The Litany that follows is a setting of a Stefan George poem, one where the speaker pleads for solace, for release from worldly passions in order to find peace. Significantly, all the musical material is drawn from the earlier movements; for example, the lonely viola line which starts the movement is a distended version of the opening theme of the piece, accompanied by a prolonged sigh in the first violin drawn from the waltz theme from that movement. Thus there is a sense of looking backwards, reflecting on one’s past while searching for a way forward. The music unfolds as a continuous set of variations, embodying the feeling of wrestling with ideas. This is music of heart-wrenching drama, featuring one of the largest vocal leaps in the literature, a plummeting from the highest register to the soprano’s lowest (“take from me love,” after which the singer continues “and give me thy peace”). The brief answering coda for the quartet alone grows to a shattering cry which is choked off at its peak.

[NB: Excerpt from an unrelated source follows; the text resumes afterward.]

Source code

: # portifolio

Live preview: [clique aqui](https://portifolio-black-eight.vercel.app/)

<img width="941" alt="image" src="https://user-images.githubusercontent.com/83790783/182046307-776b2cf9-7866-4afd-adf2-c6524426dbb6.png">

As if in shock from this suffocated outburst the final movement takes this passionate human cry and answers it with music which is cold and spare. There is no sense of anchor, of tonal underpinnings, and this introductory texture leads to the entrance of the soprano in what is one of the most famous lines in musical history: “I feel the air of another planet.” Here is embodied a vision of a whole new space, having wandered far from the Viennese waltzes, the societal references of the first part of the piece. It is a world of subjectivity, of sensitivity to the sometimes alienated feelings of the individual. The poem, however, ends “Carried aloft beyond the highest cloud, / I am afloat upon a sea of crystal splendor, / I am only a sparkle of the holy fire, / I am only a roaring of the holy voice.” Schoenberg saw this piece as the gateway to the next stage of his development as a composer. The initial performance of the quartet created a scandal, the cries of the public eventually completely obliterating the music. But the piece itself ends in an earned state of tranquility, a turn to F-sharp major, having traveled far from the ending of the first movement. Despite the fear of the new acted out by the Viennese public, we can see now that there is much beauty here, much imagination and color, and much profundity.